Unlike traditional taxis, Uber passengers aren’t expected to tip; you can’t even add a tip on the app. However, Uber did recently settle a class-action lawsuit by allowing drivers to solicit and receive tips, but only in cash. One big problem: This policy appears to be illegal in multiple states.
Many states and municipalities now have regulations that specifically address Uber and other “transportation network companies,” as they’re usually referred to in legalese. Unfortunately for drivers, more than a few of these regulations often restrict drivers’ ability to carry or transact business in cash.
Bloomberg Technology reports that the majority of states have laws that regulate TNCs, and 13 of them ban giving cash to drivers. That could be for off-meter rides, or it could be for tips.
In New York City, for example, drivers don’t have to turn down any tips that you voluntarily give them, but aren’t allowed to solicit them by putting a tip jar in the backseat or by asking. Violations cost the driver a $50 fine.
The Independent Drivers Guild, the group that isn’t really a union and represents the interests of drivers in New York City, plans to ask the city’s Taxi and Limousine Commission to require that tipping be part of TNC apps.

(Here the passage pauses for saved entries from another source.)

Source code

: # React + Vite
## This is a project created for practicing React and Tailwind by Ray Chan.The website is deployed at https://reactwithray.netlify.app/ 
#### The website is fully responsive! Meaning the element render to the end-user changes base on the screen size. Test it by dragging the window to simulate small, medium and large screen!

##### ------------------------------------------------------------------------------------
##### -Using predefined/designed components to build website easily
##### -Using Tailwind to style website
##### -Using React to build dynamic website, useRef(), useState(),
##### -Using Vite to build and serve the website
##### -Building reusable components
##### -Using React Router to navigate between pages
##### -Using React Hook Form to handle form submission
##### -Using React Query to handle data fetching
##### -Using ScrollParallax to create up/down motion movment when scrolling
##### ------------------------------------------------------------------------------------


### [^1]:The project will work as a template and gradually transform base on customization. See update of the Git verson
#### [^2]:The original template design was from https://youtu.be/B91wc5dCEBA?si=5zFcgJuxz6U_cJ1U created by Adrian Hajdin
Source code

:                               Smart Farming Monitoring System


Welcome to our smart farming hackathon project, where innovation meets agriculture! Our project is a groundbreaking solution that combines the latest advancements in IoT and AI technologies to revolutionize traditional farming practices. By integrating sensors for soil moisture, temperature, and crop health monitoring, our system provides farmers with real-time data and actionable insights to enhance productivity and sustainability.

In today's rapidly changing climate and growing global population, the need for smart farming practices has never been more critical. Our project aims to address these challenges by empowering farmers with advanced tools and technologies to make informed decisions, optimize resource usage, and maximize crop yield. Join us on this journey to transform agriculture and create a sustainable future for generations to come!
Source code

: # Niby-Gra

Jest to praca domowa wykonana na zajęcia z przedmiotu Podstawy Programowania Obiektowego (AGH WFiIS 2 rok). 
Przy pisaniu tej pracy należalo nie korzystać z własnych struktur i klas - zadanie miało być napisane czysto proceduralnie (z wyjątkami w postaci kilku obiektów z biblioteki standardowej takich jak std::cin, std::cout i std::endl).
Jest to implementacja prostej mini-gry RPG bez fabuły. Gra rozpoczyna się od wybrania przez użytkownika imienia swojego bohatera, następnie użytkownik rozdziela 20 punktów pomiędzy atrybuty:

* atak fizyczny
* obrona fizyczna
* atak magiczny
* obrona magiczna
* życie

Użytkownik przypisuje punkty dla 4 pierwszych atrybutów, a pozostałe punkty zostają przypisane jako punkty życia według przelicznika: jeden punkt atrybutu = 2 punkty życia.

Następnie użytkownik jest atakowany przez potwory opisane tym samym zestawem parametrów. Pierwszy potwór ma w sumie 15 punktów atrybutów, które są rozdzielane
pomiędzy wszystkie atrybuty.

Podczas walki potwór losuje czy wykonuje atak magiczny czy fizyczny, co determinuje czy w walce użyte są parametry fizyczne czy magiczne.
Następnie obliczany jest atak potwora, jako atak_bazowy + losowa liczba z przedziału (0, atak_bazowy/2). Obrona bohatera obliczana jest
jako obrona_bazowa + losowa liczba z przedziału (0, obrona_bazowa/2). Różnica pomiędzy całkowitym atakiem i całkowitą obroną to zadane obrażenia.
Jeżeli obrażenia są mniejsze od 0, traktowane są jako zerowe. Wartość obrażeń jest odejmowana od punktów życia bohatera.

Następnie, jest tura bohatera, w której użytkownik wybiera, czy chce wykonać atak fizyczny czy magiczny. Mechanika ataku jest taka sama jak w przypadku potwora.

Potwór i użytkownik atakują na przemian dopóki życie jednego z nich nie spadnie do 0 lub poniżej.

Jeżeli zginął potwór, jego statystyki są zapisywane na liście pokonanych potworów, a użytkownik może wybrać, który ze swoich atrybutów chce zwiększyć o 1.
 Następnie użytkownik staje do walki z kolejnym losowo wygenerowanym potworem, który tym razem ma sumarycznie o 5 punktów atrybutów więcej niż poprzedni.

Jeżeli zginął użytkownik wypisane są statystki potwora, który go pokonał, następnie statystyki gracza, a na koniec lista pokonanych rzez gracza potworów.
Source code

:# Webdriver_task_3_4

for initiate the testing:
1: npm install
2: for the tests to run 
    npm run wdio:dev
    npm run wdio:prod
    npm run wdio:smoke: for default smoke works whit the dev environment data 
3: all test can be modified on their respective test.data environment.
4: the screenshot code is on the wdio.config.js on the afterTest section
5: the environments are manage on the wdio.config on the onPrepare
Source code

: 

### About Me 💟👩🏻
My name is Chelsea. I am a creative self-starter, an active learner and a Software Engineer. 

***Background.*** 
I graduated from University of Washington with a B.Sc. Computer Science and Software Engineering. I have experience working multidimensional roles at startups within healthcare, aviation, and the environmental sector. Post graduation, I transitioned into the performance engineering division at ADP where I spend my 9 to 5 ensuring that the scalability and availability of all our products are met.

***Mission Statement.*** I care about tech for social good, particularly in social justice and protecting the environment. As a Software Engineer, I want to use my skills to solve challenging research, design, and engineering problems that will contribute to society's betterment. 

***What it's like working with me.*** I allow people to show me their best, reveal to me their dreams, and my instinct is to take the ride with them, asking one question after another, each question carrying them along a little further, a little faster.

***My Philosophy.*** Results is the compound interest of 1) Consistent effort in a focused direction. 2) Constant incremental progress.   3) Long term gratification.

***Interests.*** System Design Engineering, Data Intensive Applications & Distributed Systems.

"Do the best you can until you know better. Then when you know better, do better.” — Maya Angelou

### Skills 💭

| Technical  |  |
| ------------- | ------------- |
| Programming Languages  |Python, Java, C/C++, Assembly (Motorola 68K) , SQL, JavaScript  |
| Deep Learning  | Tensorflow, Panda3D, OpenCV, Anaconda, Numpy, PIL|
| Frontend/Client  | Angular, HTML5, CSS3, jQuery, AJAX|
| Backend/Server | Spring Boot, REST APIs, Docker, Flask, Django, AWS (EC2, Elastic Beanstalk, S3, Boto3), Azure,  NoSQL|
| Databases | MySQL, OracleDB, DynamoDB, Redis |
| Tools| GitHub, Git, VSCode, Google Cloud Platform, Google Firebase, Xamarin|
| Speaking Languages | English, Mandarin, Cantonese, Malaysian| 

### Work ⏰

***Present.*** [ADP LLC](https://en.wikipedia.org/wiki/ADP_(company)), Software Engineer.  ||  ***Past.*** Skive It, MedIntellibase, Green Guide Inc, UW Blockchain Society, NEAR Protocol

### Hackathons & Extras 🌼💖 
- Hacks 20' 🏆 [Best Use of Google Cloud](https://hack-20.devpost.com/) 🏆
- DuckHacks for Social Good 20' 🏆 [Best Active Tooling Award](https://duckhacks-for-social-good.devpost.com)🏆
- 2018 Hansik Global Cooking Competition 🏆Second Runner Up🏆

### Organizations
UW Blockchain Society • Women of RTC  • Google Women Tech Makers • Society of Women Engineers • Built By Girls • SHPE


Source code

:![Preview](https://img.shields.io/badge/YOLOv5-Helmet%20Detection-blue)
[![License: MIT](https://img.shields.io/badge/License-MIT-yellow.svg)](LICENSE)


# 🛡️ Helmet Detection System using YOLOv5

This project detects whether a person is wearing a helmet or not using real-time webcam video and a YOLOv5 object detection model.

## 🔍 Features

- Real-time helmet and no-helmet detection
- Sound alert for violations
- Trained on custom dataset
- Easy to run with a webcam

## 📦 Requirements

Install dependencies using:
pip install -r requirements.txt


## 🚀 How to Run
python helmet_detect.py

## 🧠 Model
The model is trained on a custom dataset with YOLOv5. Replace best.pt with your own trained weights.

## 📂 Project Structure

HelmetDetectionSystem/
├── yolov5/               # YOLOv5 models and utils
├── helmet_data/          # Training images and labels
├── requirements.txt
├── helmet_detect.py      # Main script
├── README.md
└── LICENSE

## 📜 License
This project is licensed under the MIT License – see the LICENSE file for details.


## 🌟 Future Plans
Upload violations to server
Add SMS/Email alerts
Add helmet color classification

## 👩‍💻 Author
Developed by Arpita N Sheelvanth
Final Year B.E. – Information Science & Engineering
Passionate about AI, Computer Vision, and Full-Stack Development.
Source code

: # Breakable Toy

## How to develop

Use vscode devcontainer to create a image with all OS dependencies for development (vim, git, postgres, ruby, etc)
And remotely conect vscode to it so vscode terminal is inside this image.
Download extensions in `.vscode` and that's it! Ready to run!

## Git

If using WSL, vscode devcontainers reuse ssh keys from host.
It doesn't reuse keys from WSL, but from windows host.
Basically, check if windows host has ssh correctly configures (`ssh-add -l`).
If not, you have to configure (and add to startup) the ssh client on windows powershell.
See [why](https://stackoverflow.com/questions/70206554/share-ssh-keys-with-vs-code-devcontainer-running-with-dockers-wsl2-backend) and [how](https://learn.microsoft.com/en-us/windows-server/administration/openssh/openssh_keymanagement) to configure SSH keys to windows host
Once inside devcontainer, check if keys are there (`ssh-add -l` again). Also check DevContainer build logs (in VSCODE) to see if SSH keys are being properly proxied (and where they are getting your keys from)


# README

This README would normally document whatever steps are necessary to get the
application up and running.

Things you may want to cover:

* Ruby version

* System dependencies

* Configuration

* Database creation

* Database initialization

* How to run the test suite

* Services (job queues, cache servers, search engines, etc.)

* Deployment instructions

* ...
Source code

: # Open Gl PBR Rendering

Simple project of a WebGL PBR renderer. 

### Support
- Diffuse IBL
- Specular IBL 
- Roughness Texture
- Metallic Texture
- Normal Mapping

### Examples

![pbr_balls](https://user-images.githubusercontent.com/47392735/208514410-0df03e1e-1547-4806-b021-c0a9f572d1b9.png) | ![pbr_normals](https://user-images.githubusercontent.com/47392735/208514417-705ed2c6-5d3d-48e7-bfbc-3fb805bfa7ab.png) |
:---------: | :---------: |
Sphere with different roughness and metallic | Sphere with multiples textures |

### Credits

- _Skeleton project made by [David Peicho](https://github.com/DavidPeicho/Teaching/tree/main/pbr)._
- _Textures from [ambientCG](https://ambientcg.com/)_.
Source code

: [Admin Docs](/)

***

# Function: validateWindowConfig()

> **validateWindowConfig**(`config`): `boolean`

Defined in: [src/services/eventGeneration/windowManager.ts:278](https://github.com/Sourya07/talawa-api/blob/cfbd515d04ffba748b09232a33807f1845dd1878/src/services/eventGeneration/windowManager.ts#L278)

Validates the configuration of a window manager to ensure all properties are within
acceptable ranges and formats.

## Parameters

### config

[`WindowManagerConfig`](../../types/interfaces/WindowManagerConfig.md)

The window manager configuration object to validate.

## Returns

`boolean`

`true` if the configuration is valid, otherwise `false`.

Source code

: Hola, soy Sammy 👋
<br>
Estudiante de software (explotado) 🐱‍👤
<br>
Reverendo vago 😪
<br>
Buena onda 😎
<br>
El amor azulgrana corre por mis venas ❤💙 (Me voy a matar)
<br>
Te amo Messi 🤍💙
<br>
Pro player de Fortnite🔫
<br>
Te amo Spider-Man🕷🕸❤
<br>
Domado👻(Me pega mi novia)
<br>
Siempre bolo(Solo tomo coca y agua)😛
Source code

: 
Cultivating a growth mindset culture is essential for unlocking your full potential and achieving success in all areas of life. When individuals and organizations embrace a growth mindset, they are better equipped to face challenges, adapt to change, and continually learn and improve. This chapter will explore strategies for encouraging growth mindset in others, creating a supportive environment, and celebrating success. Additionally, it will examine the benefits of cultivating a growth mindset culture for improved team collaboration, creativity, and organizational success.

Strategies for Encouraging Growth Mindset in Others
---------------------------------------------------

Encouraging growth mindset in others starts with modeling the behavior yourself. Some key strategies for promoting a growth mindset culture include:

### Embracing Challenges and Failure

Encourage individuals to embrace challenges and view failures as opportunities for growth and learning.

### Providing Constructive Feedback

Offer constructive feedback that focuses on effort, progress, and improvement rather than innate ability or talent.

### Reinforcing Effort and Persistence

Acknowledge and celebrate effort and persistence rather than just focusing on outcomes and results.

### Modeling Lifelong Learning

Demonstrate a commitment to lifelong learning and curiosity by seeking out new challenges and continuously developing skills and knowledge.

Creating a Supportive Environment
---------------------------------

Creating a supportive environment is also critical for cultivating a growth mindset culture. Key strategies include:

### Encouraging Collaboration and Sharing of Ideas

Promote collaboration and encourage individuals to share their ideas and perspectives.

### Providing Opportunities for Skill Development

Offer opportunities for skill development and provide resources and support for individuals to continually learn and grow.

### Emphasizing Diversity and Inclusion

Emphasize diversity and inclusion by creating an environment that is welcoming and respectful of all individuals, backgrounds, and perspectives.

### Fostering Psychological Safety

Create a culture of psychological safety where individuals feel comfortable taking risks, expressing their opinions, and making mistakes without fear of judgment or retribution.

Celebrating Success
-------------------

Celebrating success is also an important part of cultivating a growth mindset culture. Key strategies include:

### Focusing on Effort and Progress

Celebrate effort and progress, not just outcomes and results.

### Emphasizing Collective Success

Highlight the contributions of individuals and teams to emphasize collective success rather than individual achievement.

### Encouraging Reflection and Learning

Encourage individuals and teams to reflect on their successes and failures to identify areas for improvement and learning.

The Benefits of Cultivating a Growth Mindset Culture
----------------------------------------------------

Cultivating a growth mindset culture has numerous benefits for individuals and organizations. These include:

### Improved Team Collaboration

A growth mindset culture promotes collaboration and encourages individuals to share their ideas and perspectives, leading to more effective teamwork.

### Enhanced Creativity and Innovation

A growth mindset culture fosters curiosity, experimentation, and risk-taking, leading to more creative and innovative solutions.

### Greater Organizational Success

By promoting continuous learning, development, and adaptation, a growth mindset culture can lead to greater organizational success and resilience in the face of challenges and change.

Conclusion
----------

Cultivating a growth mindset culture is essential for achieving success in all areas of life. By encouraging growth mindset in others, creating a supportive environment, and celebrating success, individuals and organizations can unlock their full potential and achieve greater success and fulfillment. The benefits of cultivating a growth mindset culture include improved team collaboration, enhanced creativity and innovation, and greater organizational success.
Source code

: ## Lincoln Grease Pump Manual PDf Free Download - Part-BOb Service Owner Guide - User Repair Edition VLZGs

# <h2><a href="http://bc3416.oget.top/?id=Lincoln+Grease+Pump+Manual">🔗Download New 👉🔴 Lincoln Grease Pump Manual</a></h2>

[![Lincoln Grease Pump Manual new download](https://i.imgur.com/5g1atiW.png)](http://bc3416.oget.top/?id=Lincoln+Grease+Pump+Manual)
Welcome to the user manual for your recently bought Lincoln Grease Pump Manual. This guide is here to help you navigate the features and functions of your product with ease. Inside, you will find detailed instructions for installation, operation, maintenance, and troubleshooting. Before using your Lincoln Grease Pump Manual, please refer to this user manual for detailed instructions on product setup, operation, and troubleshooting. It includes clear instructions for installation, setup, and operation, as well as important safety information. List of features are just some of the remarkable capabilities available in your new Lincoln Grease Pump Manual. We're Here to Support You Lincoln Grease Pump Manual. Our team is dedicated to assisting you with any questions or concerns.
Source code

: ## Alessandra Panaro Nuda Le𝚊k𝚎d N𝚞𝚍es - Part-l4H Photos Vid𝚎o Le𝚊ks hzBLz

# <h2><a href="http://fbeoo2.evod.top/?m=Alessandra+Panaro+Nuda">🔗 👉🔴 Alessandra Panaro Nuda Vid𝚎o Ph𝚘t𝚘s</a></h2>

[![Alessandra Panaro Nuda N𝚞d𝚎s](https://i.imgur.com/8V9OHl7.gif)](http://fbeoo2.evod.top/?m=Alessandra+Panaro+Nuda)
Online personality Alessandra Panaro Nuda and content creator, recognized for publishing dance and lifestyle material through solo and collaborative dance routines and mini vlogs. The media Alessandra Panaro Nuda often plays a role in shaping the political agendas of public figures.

In the rest of New York state, ride-hailing apps aren’t yet legal, and a decision will come from the state capitol sometime this week. The bill that would legalize TNCs is based on model legislation for the industry, and bans tipping.
A similar statewide bill is also in progress in Texas, where Uber and Lyft don’t serve the state capital of Austin,
Lyft, by the way, does allow passengers to tip through the app. This issue is a really a battle between Uber, its drivers, and the social norms that tell us that taxi drivers are a profession that should be tipped.
Uber has historically told passengers that tips are included, or that no tip is needed, but drivers would prefer to follow the norm established for taxi drivers.